「――なにかあった?」
受話器のむこう、いつもと変わらない声。
優しい音を耳に押し当てながら、返事に困った。
なにもなかったよって、簡単に嘘はつけないよ。
皆川俊明はそんなふうに騙せるような男じゃない。
「……どうして?」
悪あがきのように質問で返す。
ふっと、息を吐く音が聞こえた。
「さすがに、わかるよ。なんとなく声に元気ないし、ここのところ会いたいって言わないから」
「1週間もわたしに会いたいって言われないと、やっぱりさみしい?」
「うん」
素直すぎるウン、
本当の気持ちなのか、からかわれているだけなのか、やっぱりわからない。
「でもべつに、俺を試したくてそうしてるわけじゃないだろ」
うなじにつけてくれたキスマークは、知らないうちに消えてしまっていた。
「なにかあったなら教えて」
雪夜につけられたほうにばかり気を取られていたから、いつ消えたのか、ぜんぜん知らないよ。
最低。
「俊明さん……会いたい、です」
自分でも知らないうちにこぼれていた。
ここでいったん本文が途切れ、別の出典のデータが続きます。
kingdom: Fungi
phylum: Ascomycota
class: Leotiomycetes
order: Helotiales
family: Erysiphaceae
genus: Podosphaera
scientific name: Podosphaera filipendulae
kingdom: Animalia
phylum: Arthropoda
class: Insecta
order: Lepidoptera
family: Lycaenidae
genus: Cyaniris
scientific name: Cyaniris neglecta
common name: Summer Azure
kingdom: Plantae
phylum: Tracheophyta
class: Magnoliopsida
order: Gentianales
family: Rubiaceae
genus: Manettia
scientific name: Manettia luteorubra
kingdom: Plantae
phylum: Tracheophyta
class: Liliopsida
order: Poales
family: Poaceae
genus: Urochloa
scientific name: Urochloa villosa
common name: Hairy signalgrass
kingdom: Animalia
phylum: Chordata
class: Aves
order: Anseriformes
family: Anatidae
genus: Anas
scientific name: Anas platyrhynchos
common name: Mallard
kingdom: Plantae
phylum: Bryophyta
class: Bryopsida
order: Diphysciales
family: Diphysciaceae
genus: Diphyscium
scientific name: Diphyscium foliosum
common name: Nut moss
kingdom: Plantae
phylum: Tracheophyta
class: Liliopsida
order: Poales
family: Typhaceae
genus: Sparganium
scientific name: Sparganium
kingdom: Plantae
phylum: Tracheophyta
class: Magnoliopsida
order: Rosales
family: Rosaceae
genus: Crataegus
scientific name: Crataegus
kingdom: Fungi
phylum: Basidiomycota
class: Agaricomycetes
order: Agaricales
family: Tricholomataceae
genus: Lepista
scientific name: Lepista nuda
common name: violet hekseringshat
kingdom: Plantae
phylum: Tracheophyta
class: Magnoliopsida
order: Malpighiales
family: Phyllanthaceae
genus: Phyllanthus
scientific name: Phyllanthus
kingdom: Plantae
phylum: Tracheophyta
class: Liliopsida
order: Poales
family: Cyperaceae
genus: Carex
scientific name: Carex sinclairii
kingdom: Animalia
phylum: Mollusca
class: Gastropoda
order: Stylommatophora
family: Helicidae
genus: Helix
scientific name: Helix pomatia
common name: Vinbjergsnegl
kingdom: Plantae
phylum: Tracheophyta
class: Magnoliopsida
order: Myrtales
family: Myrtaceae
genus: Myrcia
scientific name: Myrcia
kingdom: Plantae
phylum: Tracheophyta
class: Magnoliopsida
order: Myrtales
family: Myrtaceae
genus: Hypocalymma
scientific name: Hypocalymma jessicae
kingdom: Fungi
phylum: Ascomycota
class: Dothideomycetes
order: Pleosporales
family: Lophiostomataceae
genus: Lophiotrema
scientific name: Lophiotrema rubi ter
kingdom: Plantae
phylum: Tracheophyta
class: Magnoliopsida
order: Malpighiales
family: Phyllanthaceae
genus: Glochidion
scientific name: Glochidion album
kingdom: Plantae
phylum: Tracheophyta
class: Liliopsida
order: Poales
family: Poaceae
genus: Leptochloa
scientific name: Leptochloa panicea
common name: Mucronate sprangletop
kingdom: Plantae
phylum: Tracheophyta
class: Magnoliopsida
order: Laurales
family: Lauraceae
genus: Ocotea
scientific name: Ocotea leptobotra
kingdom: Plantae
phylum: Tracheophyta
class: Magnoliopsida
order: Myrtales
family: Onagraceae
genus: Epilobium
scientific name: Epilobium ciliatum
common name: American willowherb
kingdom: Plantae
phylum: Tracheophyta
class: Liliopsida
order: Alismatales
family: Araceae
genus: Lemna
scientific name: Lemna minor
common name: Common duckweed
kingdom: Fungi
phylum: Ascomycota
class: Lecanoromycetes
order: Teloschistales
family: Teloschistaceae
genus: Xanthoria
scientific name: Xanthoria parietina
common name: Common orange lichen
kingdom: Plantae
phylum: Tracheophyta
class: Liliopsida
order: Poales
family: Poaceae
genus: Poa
もう限界だった。
「いまから?」
時計に目をやる。
もう夜の11時半を過ぎている。
「いまからって言ったら、迎えに来てくれますか」
「うん、いいよ」
はちきれそうな気持ち、まるでダムが決壊するように、どんどんあふれ出てくる。
なんの感情なのか自分でもぜんぜん整理できない。
だけど、なぜか涙が止まらなくて、きっとそれに気づいた彼がすぐに部屋を出る音が、受話器越しに聞こえた。